Experts recommend sending as many as three samples to rule-out disease if initial tests are negative. C. difficile toxin should clear from the stool of previously infected patients if treatment is effective. However, many hospitals test only for the prevalent toxin A. Strains that express only the B toxin are now present in many hospitals, and ordering both toxins should occur.[16] Not testing for both may contribute to a delay in obtaining laboratory results, which is often the cause of prolonged illness and poor outcomes.
[edit] Other stool tests
Stool leukocyte measurements and stool lactoferrin levels have also been proposed as diagnostic tests, but may have limited diagnostic accuracy.[17]
[edit] Computed tomography
In a recent study, a patient who received a diagnosis of CDC on the basis of computed tomography (CT scan) had an 88% probability of testing positive on stool assay.[18] Wall thickening is the key CT finding in this disease. Once colon wall thickening is identified as being >4 mm, the best ancillary findings were pericolonic stranding, ascites, and colon wall nodularity. The presence of wall thickness plus any one of these ancillary findings is 70% sensitive and 93% specific.
Using criteria of ≥10 mm or a wall thickness of >4 mm and any of the more-specific findings does not add significantly to the diagnosis but gives equally satisfactory results. In this study with a prevalence of positive C. difficile toxin of 54%, the PPV was 88%. Patients who have antibiotic-associated diarrhea who have CT findings diagnostic of CDC merit consideration for treatment on that basis. A weakness of this study was the lack of comparison with the accepted cytotoxicity assay.
[edit] Treatment
Asymptomatic colonization with C. difficile is common. Treatment in asymptomatic patients is controversial, also leading into the debate of clinical surveillance and how it intersects with public health policy. Mild cases generally do not require specific treatment.[2][19]
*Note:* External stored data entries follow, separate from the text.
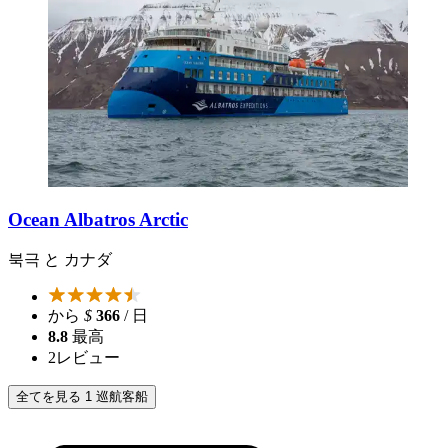
Ocean Albatros Arctic
북극 と カナダ
から
$
366
/ 日
8.8
最高
2
レビュー
全てを見る 1 巡航客船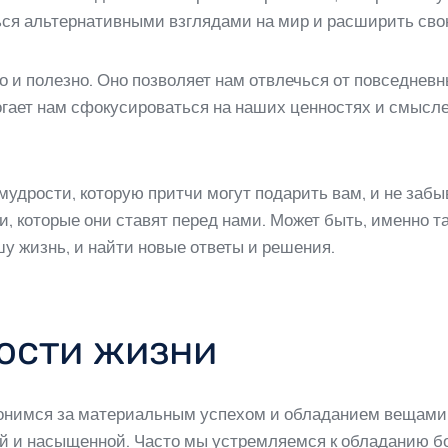
ься альтернативными взглядами на мир и расширить сво
о и полезно. Оно позволяет нам отвлечься от повседневн
ет нам сфокусироваться на наших ценностях и смысле 
мудрости, которую притчи могут подарить вам, и не забы
, которые они ставят перед нами. Может быть, именно 
шу жизнь, и найти новые ответы и решения.
ости жизни
 гонимся за материальным успехом и обладанием вещами,
й и насыщенной. Часто мы устремляемся к обладанию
Patients should be treated as soon as possible when the diagnosis of Clostridium difficile colitis (CDC) is made to avoid frank sepsis or bowel perforation. To reduce complications, physicians often begin treatment based on clinical presentation before definitive results are available. Knowledge of the local epidemiology of intestinal flora of a particular institution can guide therapy.